→ **WORK ORDER**:
Stop at the line that contains "mouse_move(592, 382)". Until then, set down each line of the records exactly, beginning with the first, and skip pictures.

→ **DATA FOR THIS TASK**:
━━━━
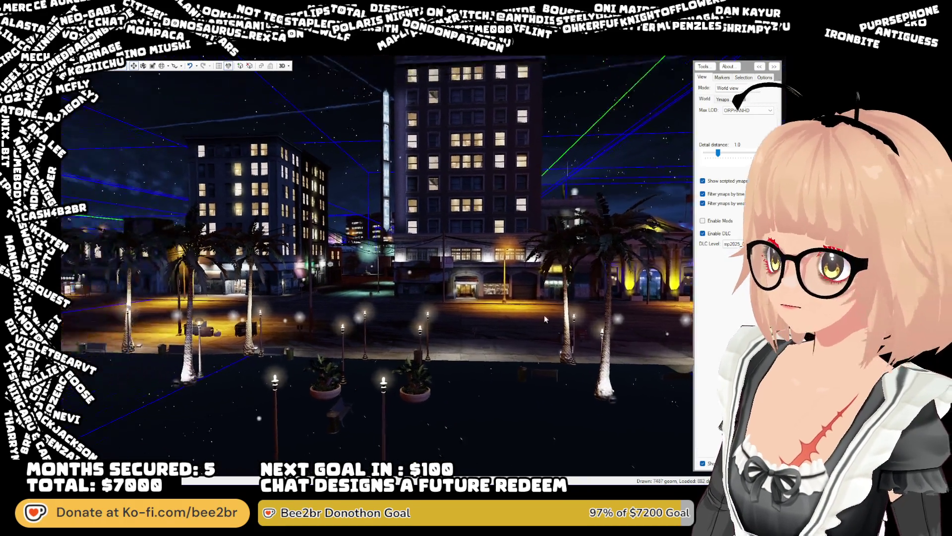
mouse_move(543, 314)
mouse_down()
mouse_move(530, 311)
mouse_move(582, 312)
mouse_move(502, 345)
mouse_move(385, 340)
mouse_move(399, 343)
mouse_move(382, 318)
mouse_move(400, 302)
mouse_move(460, 295)
mouse_up()
click(460, 296)
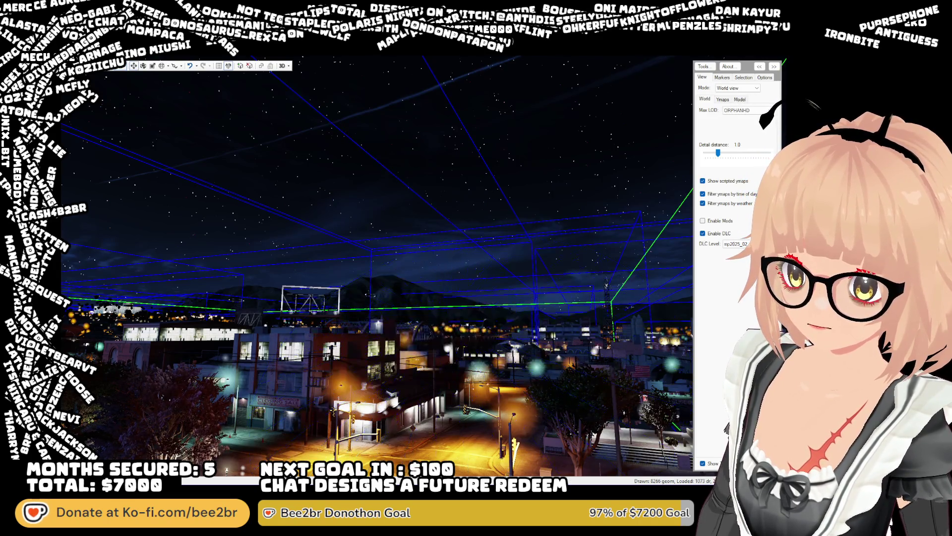
mouse_move(687, 364)
mouse_down()
mouse_move(597, 365)
mouse_move(646, 374)
mouse_move(634, 378)
mouse_move(425, 314)
mouse_up()
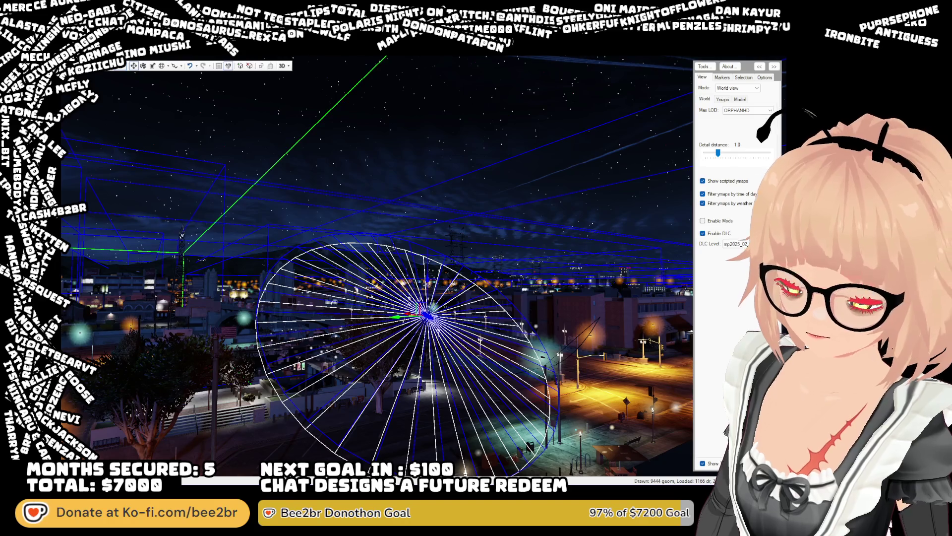
mouse_move(569, 371)
mouse_down()
mouse_move(597, 370)
mouse_move(442, 349)
mouse_move(617, 365)
mouse_move(677, 356)
mouse_move(651, 318)
mouse_up()
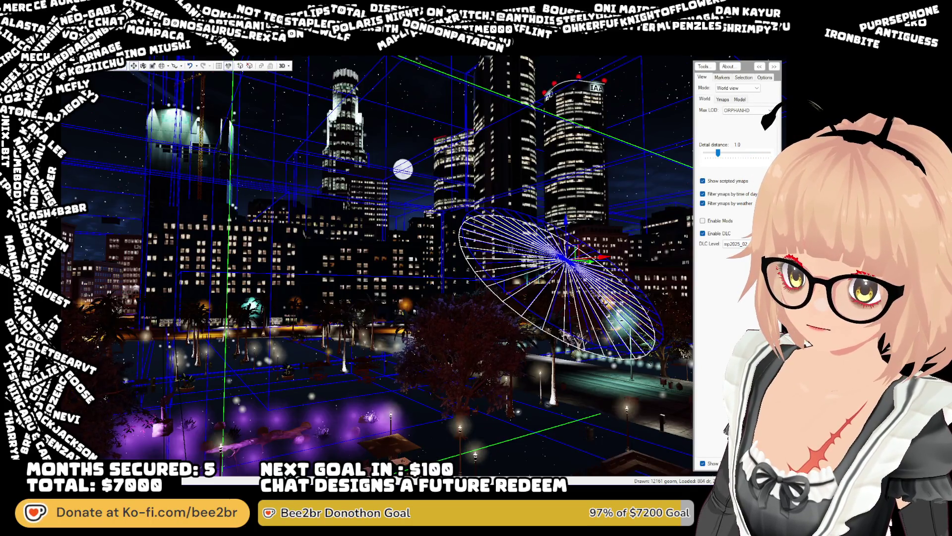
mouse_move(645, 368)
mouse_down()
mouse_move(626, 396)
mouse_move(599, 395)
mouse_move(678, 376)
mouse_move(592, 382)
mouse_move(529, 314)
mouse_up()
━━━━
→ **SOLUTION TO THIS EXERCISE**:
mouse_move(543, 314)
mouse_down()
mouse_move(530, 311)
mouse_move(582, 312)
mouse_move(502, 345)
mouse_move(385, 340)
mouse_move(399, 343)
mouse_move(382, 318)
mouse_move(400, 302)
mouse_move(460, 295)
mouse_up()
click(460, 296)
mouse_move(687, 364)
mouse_down()
mouse_move(597, 365)
mouse_move(646, 374)
mouse_move(634, 378)
mouse_move(425, 314)
mouse_up()
mouse_move(569, 371)
mouse_down()
mouse_move(597, 370)
mouse_move(442, 349)
mouse_move(617, 365)
mouse_move(677, 356)
mouse_move(651, 318)
mouse_up()
mouse_move(645, 368)
mouse_down()
mouse_move(626, 396)
mouse_move(599, 395)
mouse_move(678, 376)
mouse_move(592, 382)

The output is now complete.